## TASK STATEMENT:
Repeat the data exactly, please; no pictures belong in the copy.

++++++++++

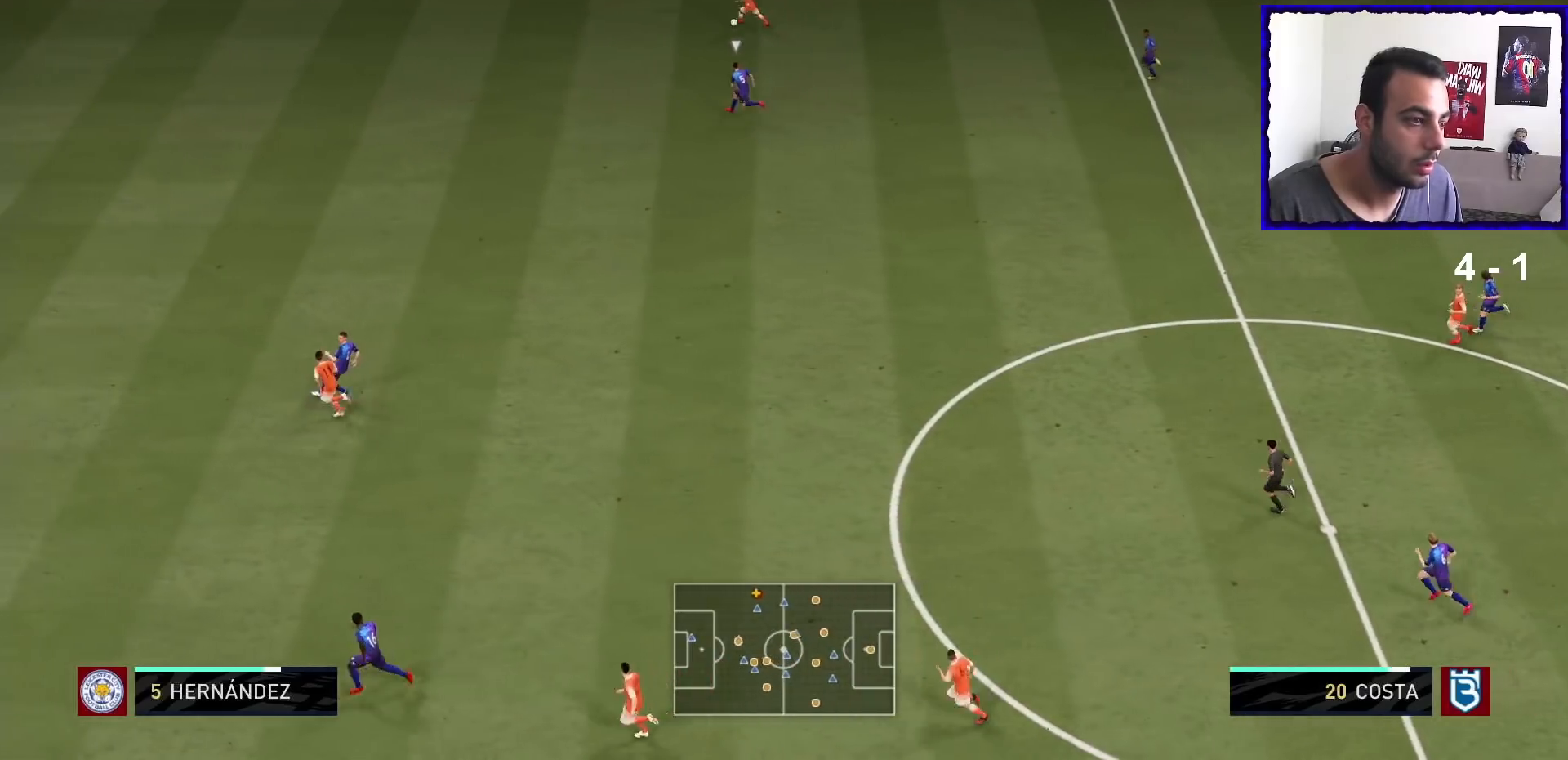
{"buttons": ["R1"], "left_stick": "left", "right_stick": "center", "events": []}
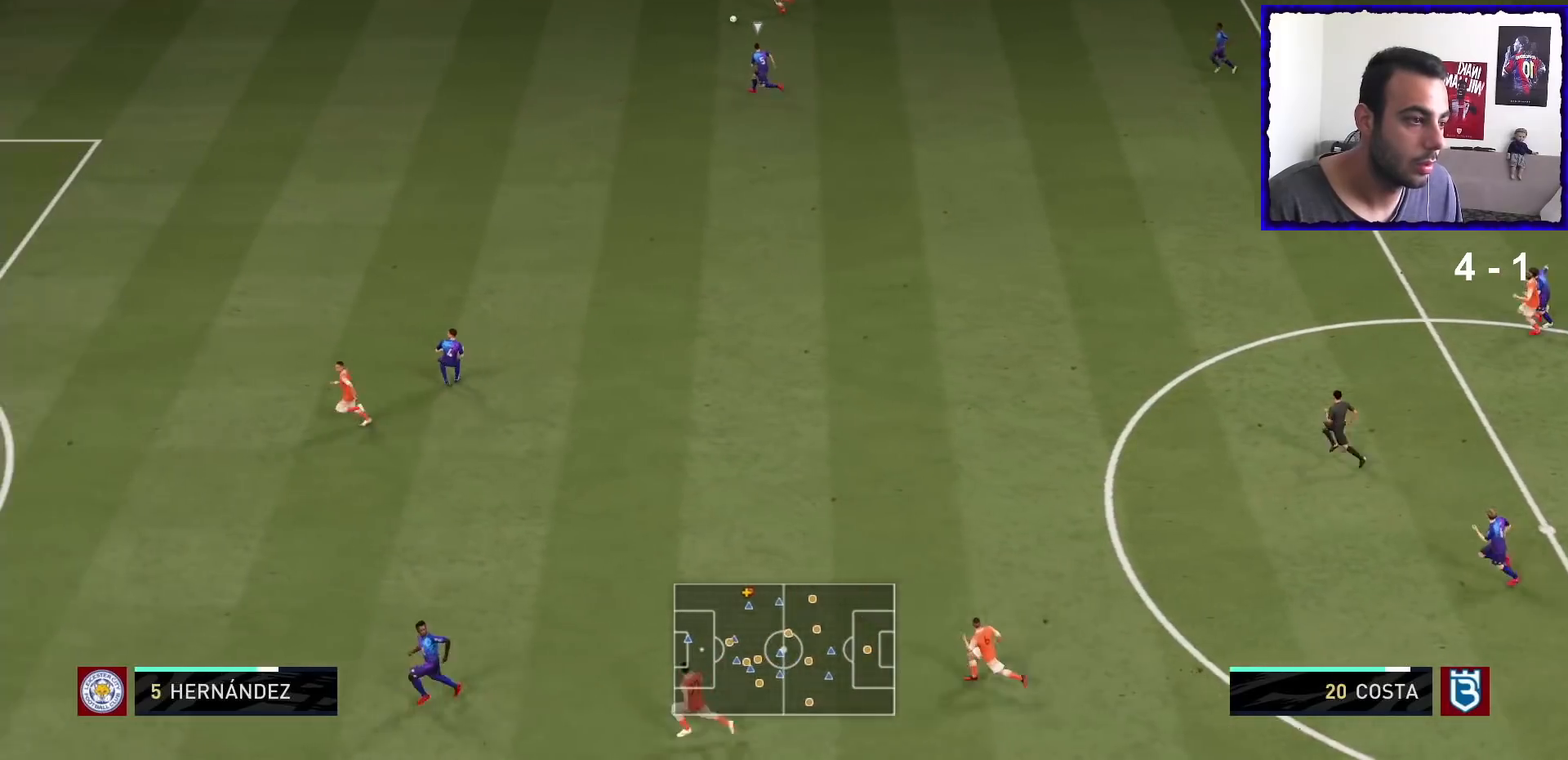
{"buttons": [], "left_stick": "center", "right_stick": "center", "events": [[34, "R1", "up"], [67, "right_stick", "up"], [134, "left_stick", "center"], [434, "right_stick", "center"]]}
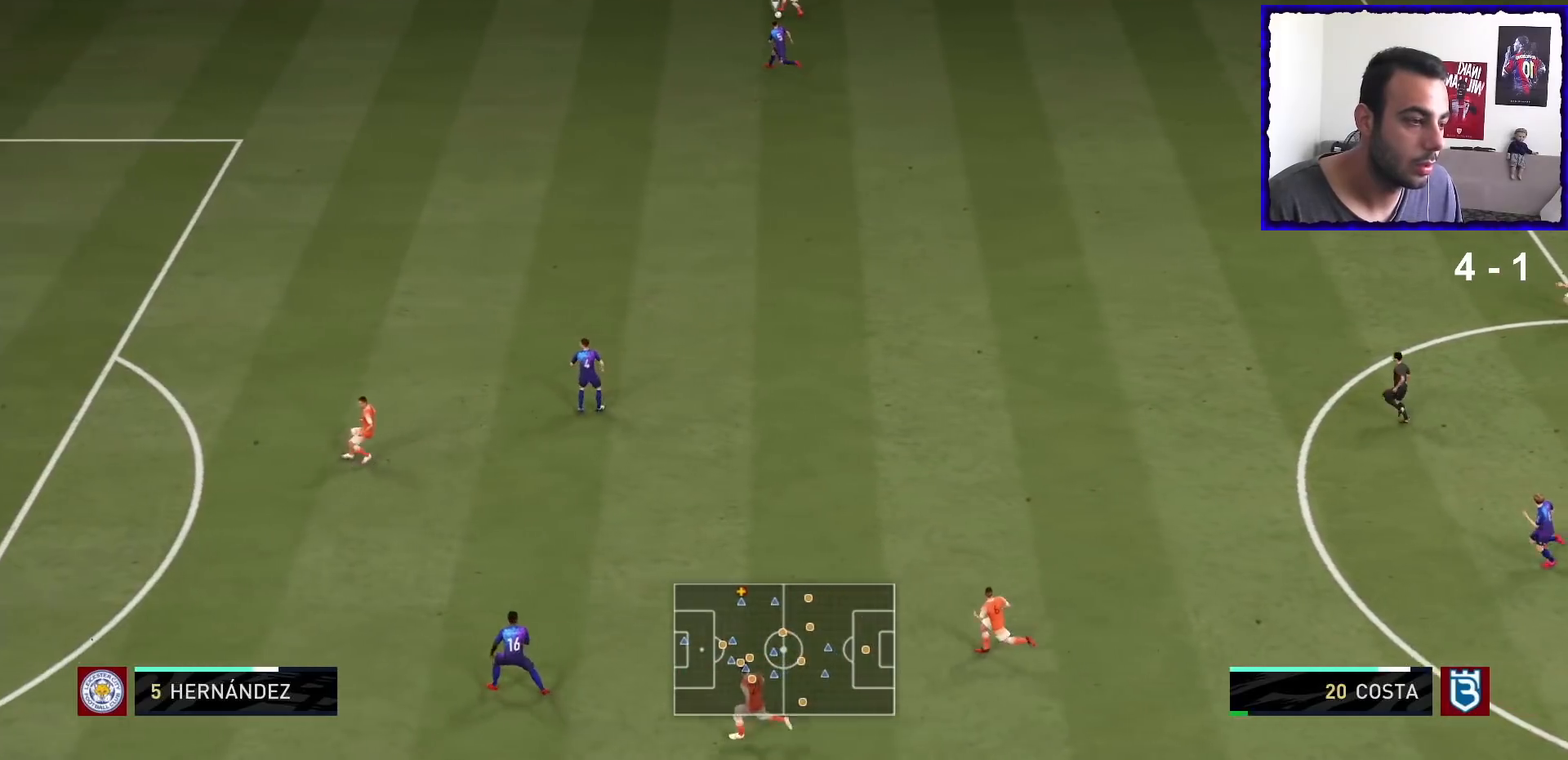
{"buttons": [], "left_stick": "down", "right_stick": "center", "events": [[33, "SQUARE", "down"], [67, "CROSS", "down"], [67, "left_stick", "down-right"], [167, "SQUARE", "up"], [233, "CROSS", "up"], [367, "left_stick", "down"]]}
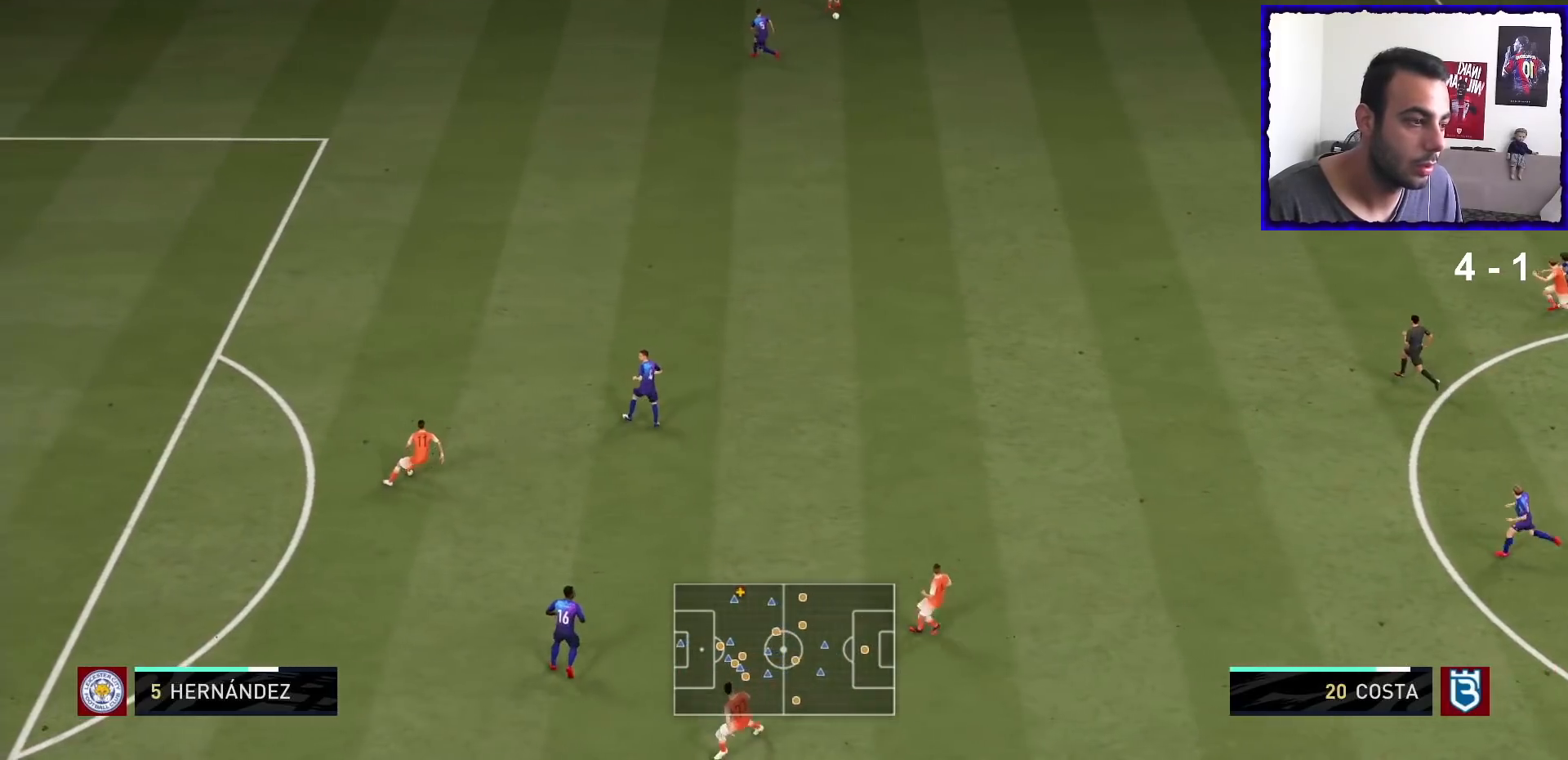
{"buttons": ["R1"], "left_stick": "down", "right_stick": "center", "events": [[234, "R1", "down"]]}
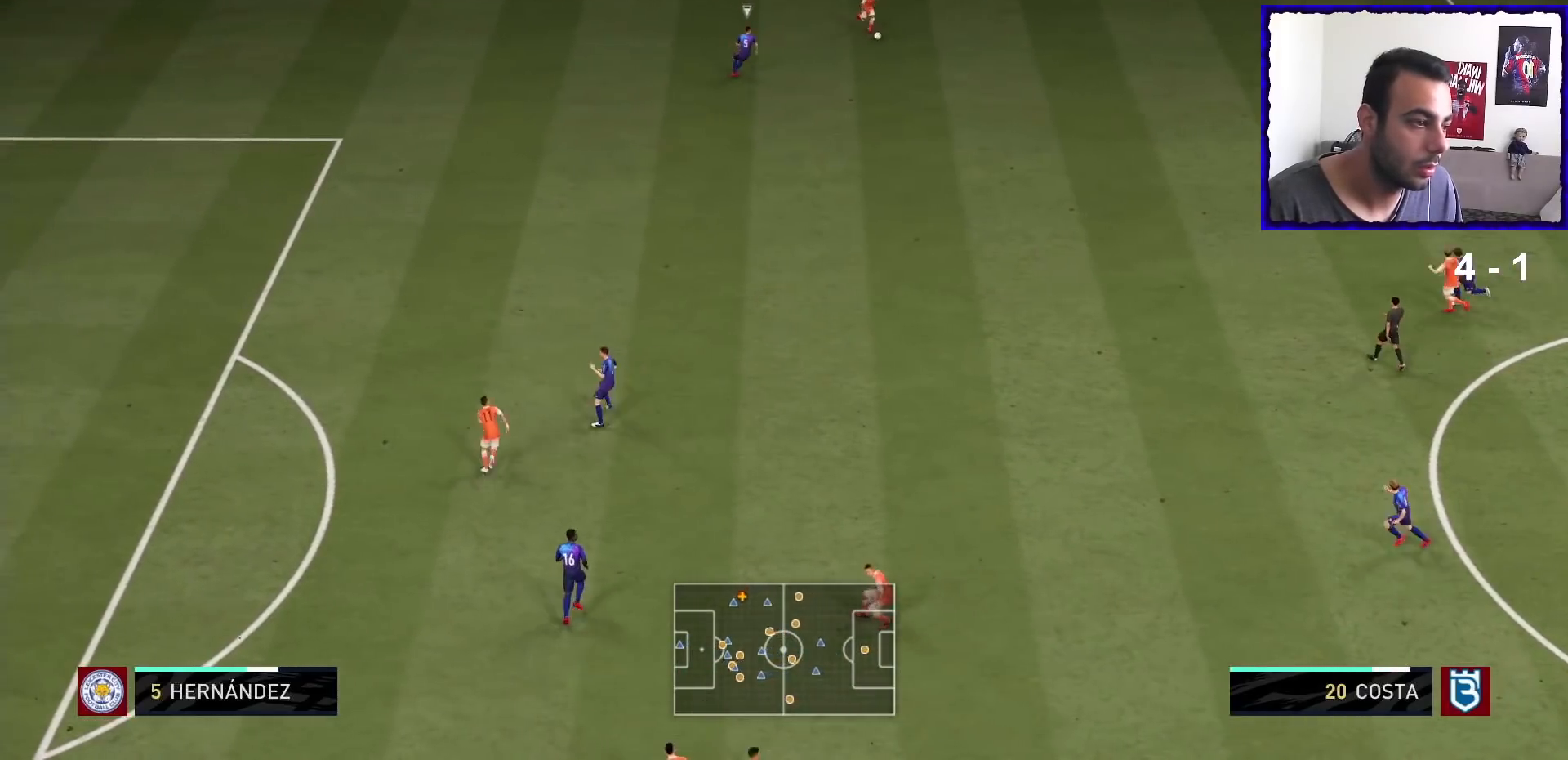
{"buttons": ["CROSS", "R1"], "left_stick": "down", "right_stick": "center", "events": [[434, "CROSS", "down"]]}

++++++++++

## EXERCISE OUTPUT:
{"buttons": ["R1"], "left_stick": "left", "right_stick": "center", "events": []}
{"buttons": [], "left_stick": "center", "right_stick": "center", "events": [[34, "R1", "up"], [67, "right_stick", "up"], [134, "left_stick", "center"], [434, "right_stick", "center"]]}
{"buttons": [], "left_stick": "down", "right_stick": "center", "events": [[33, "SQUARE", "down"], [67, "CROSS", "down"], [67, "left_stick", "down-right"], [167, "SQUARE", "up"], [233, "CROSS", "up"], [367, "left_stick", "down"]]}
{"buttons": ["R1"], "left_stick": "down", "right_stick": "center", "events": [[234, "R1", "down"]]}
{"buttons": ["CROSS", "R1"], "left_stick": "down", "right_stick": "center", "events": [[434, "CROSS", "down"]]}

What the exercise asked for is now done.